• Written task:
Present the following data again exactly as it is shown.
___ Supplied entries ___
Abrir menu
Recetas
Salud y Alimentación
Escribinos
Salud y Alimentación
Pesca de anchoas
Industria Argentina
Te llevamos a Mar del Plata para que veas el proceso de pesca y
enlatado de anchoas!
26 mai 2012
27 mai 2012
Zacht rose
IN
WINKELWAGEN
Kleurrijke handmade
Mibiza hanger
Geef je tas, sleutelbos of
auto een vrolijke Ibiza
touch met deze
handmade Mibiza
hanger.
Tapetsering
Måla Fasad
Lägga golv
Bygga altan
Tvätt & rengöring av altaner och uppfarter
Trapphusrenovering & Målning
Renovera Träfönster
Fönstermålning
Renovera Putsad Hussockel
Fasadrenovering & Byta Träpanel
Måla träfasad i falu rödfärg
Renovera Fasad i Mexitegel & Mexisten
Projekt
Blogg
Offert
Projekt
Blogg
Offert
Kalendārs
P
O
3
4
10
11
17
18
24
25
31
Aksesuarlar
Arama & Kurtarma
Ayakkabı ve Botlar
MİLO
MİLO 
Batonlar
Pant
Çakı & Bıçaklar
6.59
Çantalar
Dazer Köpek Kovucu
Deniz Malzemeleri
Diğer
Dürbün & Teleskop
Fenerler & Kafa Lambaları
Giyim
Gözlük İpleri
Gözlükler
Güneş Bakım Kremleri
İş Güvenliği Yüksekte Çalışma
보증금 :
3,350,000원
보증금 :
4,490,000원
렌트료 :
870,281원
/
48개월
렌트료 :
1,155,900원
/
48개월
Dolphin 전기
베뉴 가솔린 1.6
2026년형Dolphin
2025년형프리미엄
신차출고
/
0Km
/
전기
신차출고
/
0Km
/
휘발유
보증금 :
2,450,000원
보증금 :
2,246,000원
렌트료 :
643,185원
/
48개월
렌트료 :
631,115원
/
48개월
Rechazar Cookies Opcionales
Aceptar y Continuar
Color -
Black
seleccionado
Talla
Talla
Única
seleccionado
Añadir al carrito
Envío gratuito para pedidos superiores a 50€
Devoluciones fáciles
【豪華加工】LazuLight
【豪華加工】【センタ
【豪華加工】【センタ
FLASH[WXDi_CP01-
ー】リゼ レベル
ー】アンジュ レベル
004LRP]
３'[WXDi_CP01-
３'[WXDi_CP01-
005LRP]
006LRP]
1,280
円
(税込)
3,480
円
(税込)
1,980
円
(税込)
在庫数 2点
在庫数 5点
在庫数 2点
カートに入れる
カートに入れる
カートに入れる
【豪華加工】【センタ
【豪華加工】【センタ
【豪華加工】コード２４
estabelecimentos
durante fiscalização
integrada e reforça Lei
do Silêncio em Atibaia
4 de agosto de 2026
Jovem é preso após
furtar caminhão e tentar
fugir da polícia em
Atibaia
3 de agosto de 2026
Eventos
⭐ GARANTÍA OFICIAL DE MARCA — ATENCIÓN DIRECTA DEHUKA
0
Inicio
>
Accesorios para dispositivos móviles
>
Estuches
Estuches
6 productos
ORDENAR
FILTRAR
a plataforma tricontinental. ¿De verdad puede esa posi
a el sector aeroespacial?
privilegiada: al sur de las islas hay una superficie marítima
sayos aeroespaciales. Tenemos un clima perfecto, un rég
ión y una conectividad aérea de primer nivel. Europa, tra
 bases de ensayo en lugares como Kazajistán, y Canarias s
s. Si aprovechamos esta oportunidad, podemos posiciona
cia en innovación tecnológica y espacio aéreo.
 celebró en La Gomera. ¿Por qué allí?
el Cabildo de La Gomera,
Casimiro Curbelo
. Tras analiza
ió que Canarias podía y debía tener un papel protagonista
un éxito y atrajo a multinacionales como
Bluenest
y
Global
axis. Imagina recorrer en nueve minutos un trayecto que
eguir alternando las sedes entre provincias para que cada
___
• Task answer:
Abrir menu
Recetas
Salud y Alimentación
Escribinos
Salud y Alimentación
Pesca de anchoas
Industria Argentina
Te llevamos a Mar del Plata para que veas el proceso de pesca y
enlatado de anchoas!
26 mai 2012
27 mai 2012
Zacht rose
IN
WINKELWAGEN
Kleurrijke handmade
Mibiza hanger
Geef je tas, sleutelbos of
auto een vrolijke Ibiza
touch met deze
handmade Mibiza
hanger.
Tapetsering
Måla Fasad
Lägga golv
Bygga altan
Tvätt & rengöring av altaner och uppfarter
Trapphusrenovering & Målning
Renovera Träfönster
Fönstermålning
Renovera Putsad Hussockel
Fasadrenovering & Byta Träpanel
Måla träfasad i falu rödfärg
Renovera Fasad i Mexitegel & Mexisten
Projekt
Blogg
Offert
Projekt
Blogg
Offert
Kalendārs
P
O
3
4
10
11
17
18
24
25
31
Aksesuarlar
Arama & Kurtarma
Ayakkabı ve Botlar
MİLO
MİLO 
Batonlar
Pant
Çakı & Bıçaklar
6.59
Çantalar
Dazer Köpek Kovucu
Deniz Malzemeleri
Diğer
Dürbün & Teleskop
Fenerler & Kafa Lambaları
Giyim
Gözlük İpleri
Gözlükler
Güneş Bakım Kremleri
İş Güvenliği Yüksekte Çalışma
보증금 :
3,350,000원
보증금 :
4,490,000원
렌트료 :
870,281원
/
48개월
렌트료 :
1,155,900원
/
48개월
Dolphin 전기
베뉴 가솔린 1.6
2026년형Dolphin
2025년형프리미엄
신차출고
/
0Km
/
전기
신차출고
/
0Km
/
휘발유
보증금 :
2,450,000원
보증금 :
2,246,000원
렌트료 :
643,185원
/
48개월
렌트료 :
631,115원
/
48개월
Rechazar Cookies Opcionales
Aceptar y Continuar
Color -
Black
seleccionado
Talla
Talla
Única
seleccionado
Añadir al carrito
Envío gratuito para pedidos superiores a 50€
Devoluciones fáciles
【豪華加工】LazuLight
【豪華加工】【センタ
【豪華加工】【センタ
FLASH[WXDi_CP01-
ー】リゼ レベル
ー】アンジュ レベル
004LRP]
３'[WXDi_CP01-
３'[WXDi_CP01-
005LRP]
006LRP]
1,280
円
(税込)
3,480
円
(税込)
1,980
円
(税込)
在庫数 2点
在庫数 5点
在庫数 2点
カートに入れる
カートに入れる
カートに入れる
【豪華加工】【センタ
【豪華加工】【センタ
【豪華加工】コード２４
estabelecimentos
durante fiscalização
integrada e reforça Lei
do Silêncio em Atibaia
4 de agosto de 2026
Jovem é preso após
furtar caminhão e tentar
fugir da polícia em
Atibaia
3 de agosto de 2026
Eventos
⭐ GARANTÍA OFICIAL DE MARCA — ATENCIÓN DIRECTA DEHUKA
0
Inicio
>
Accesorios para dispositivos móviles
>
Estuches
Estuches
6 productos
ORDENAR
FILTRAR
a plataforma tricontinental. ¿De verdad puede esa posi
a el sector aeroespacial?
privilegiada: al sur de las islas hay una superficie marítima
sayos aeroespaciales. Tenemos un clima perfecto, un rég
ión y una conectividad aérea de primer nivel. Europa, tra
 bases de ensayo en lugares como Kazajistán, y Canarias s
s. Si aprovechamos esta oportunidad, podemos posiciona
cia en innovación tecnológica y espacio aéreo.
 celebró en La Gomera. ¿Por qué allí?
el Cabildo de La Gomera,
Casimiro Curbelo
. Tras analiza
ió que Canarias podía y debía tener un papel protagonista
un éxito y atrajo a multinacionales como
Bluenest
y
Global
axis. Imagina recorrer en nueve minutos un trayecto que
eguir alternando las sedes entre provincias para que cada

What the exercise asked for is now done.